Weekday breakfasts tend to be pretty boring around here. Typically, I’m just barely making it out the door on time, and Daren’s often worse than I am. On the weekends, I’m always waking up earlier than I’d like, and then during the week I can’t drag myself out of bed. Frustrating! Anyway, breakfast needs to be something I can grab as I’m running out the door, or better yet, keep at my desk at work. As such, we end up eating a lot of instant oatmeal and cereal bars, which gets old after a while. These granola bars should take care of that – for this week at least! They are anything but boring, took less than 30 minutes to throw together, and yield enough for the 2 of us to eat for an entire work week. You can really taste all the different flavors, and they can easily be tweaked to your personal preferences. That’s my kind of breakfast!
- 2 1/2 cups rolled oats
- 2/3 cup slivered almonds
- 1/2 cup flaked coconut
- 1/3 cup honey
- 4 tbsp. unsalted butter
- 1/4 cup light brown sugar, firmly packed
- 1/4 tsp. almond extract
- 1/4 cup mini chocolate chips or finely chopped chocolate
- 1/2 cup craisins, coarsely chopped
- 2 oz. chocolate, melted, for drizzling (optional)
Preheat the oven to 350°F. Line an 8″ x 8″ baking dish with parchment or waxed paper, leaving an small overhang to help remove the bars from the pan.
In a large bowl, stir together the oats, almonds, and coconuts.

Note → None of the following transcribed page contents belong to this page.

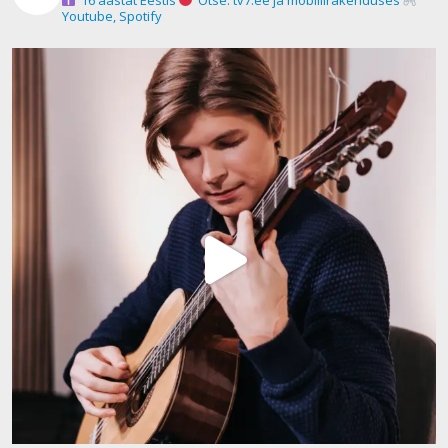
Youtube, Spotify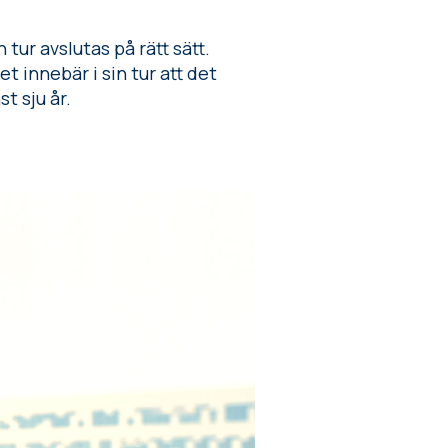
 tur avslutas på rätt sätt.
t innebär i sin tur att det
t sju år.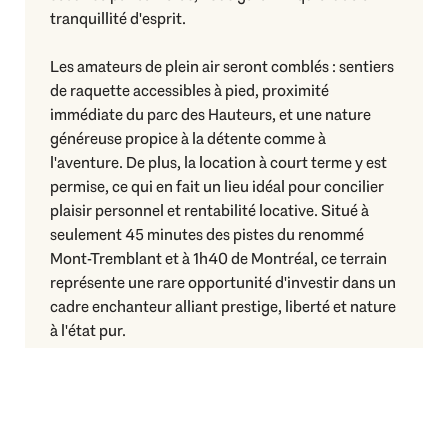
tranquillité d'esprit.
Les amateurs de plein air seront comblés : sentiers
de raquette accessibles à pied, proximité
immédiate du parc des Hauteurs, et une nature
généreuse propice à la détente comme à
l'aventure. De plus, la location à court terme y est
permise, ce qui en fait un lieu idéal pour concilier
plaisir personnel et rentabilité locative. Situé à
seulement 45 minutes des pistes du renommé
Mont-Tremblant et à 1h40 de Montréal, ce terrain
représente une rare opportunité d'investir dans un
cadre enchanteur alliant prestige, liberté et nature
à l'état pur.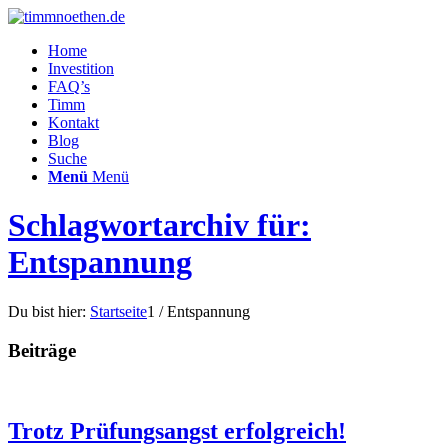
Home
Investition
FAQ’s
Timm
Kontakt
Blog
Suche
Menü
Menü
Schlagwortarchiv für:
Entspannung
Du bist hier:
Startseite
1
/
Entspannung
Beiträge
Trotz Prüfungsangst erfolgreich!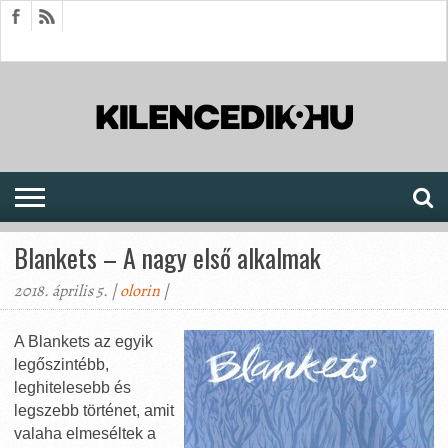
HÍREK
CIKKEK
MEGJELENÉSEK
AKTUÁLIS
SAJTÓARCHÍVUM
FÓRUM
SOROZATOK
Blankets – A nagy első alkalmak
2018. április 5. |
olorin
|
A Blankets az egyik
legőszintébb,
leghitelesebb és
legszebb történet, amit
valaha elmeséltek a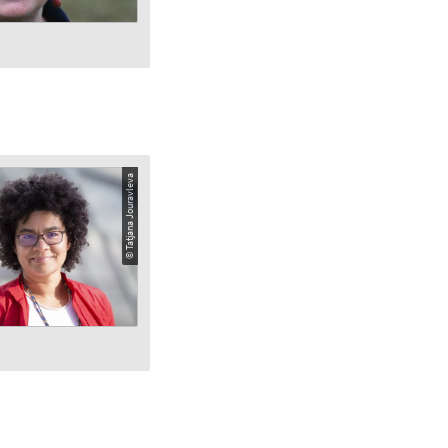
© Tatjana Jouravleva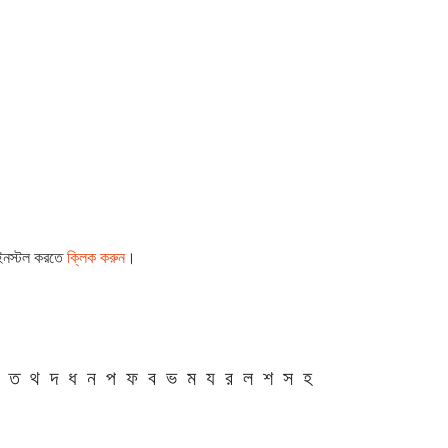
 ইনস্টল করতে
ক্লিক করুন
।
ত
থ
দ
ধ
ন
প
ফ
ব
ভ
ম
য
র
ল
শ
স
হ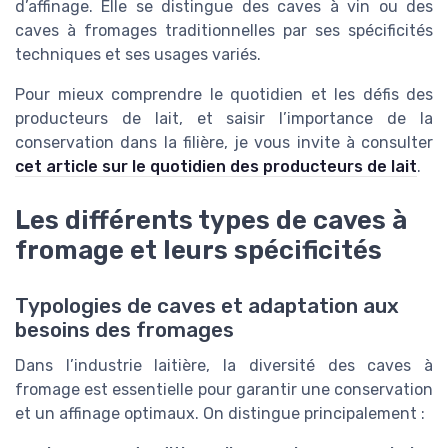
d’affinage. Elle se distingue des caves à vin ou des
caves à fromages traditionnelles par ses spécificités
techniques et ses usages variés.
Pour mieux comprendre le quotidien et les défis des
producteurs de lait, et saisir l’importance de la
conservation dans la filière, je vous invite à consulter
cet article sur le quotidien des producteurs de lait
.
Les différents types de caves à
fromage et leurs spécificités
Typologies de caves et adaptation aux
besoins des fromages
Dans l’industrie laitière, la diversité des caves à
fromage est essentielle pour garantir une conservation
et un affinage optimaux. On distingue principalement :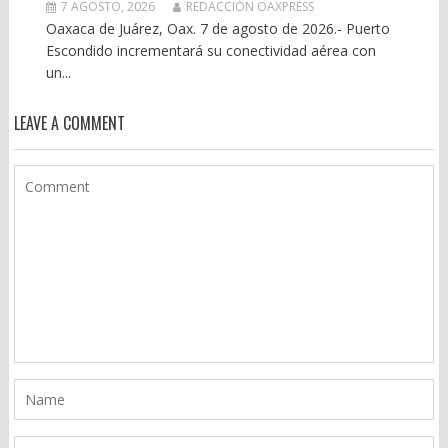
7 AGOSTO, 2026
REDACCIÓN OAXPRESS
Oaxaca de Juárez, Oax. 7 de agosto de 2026.- Puerto
Escondido incrementará su conectividad aérea con
un...
LEAVE A COMMENT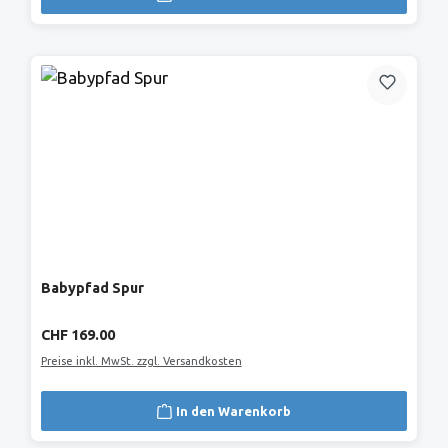
Babypfad Spur
Regulärer Preis:
CHF 169.00
Preise inkl. MwSt. zzgl. Versandkosten
In den Warenkorb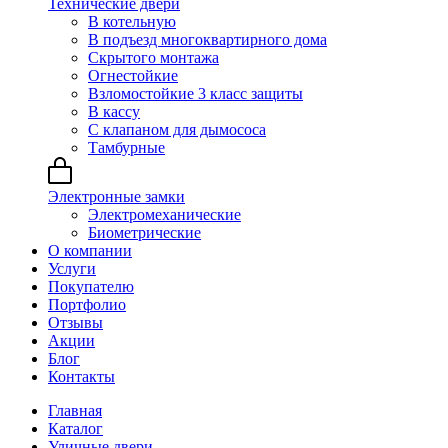
Технические двери
В котельную
В подъезд многоквартирного дома
Скрытого монтажа
Огнестойкие
Взломостойкие 3 класс защиты
В кассу
С клапаном для дымососа
Тамбурные
Электронные замки
Электромеханические
Биометрические
О компании
Услуги
Покупателю
Портфолио
Отзывы
Акции
Блог
Контакты
Главная
Каталог
Уличные двери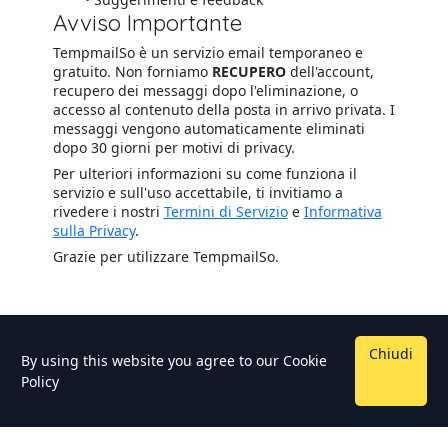
Avviso Importante
TempmailSo è un servizio email temporaneo e
gratuito. Non forniamo
RECUPERO
dell'account,
recupero dei messaggi dopo l'eliminazione, o
accesso al contenuto della posta in arrivo privata. I
messaggi vengono automaticamente eliminati
dopo 30 giorni per motivi di privacy.
Per ulteriori informazioni su come funziona il
servizio e sull'uso accettabile, ti invitiamo a
rivedere i nostri
Termini di Servizio
e
Informativa
sulla Privacy
.
Grazie per utilizzare TempmailSo.
Chiudi
By using this website you agree to our
Cookie
Policy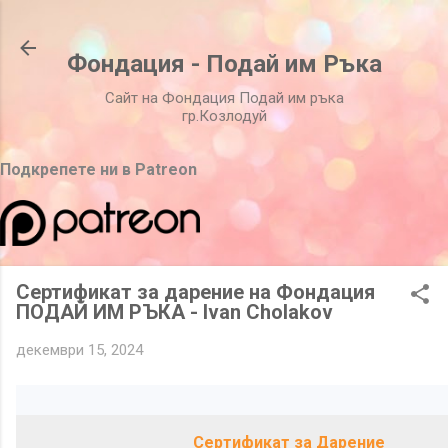
Пропускане към основното съдържание
Фондация - Подай им Ръка
Сайт на Фондация Подай им ръка
гр.Козлодуй
Подкрепете ни в Patreon
Сертификат за дарение на Фондация
ПОДАЙ ИМ РЪКА - Ivan Cholakov
декември 15, 2024
Сертификат за Дарение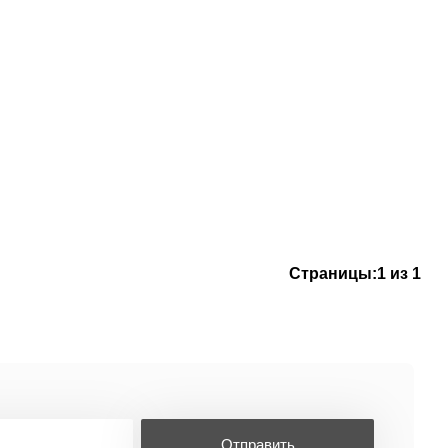
Страницы:
1 из 1
Отправить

Spread out onto a large rimmed baking sheet. Bake for 8-10 minutes, stirring once halfway through, until the mixture is fragrant and the oats and coconut are golden brown. Let cool slightly then return to the bowl.
In a small saucepan, combine the honey, butter, and brown sugar. Cook over medium heat, stirring occasionally, until the butter and sugar are fully melted. Remove from the heat and stir in almond extract.
Pour the honey mixture over the oat mixture and stir to combine. Add in the chocolate and craisins and continue stirring until thoroughly moistened and fully combined. Pour the mixture into the prepared baking sheet, spread to the edges and press down firmly.
Refrigerate the granola bars for at least 2 hours before removing from the pan and cutting into 12 bars. Drizzle with melted chocolate if desired. Store in an airtight container.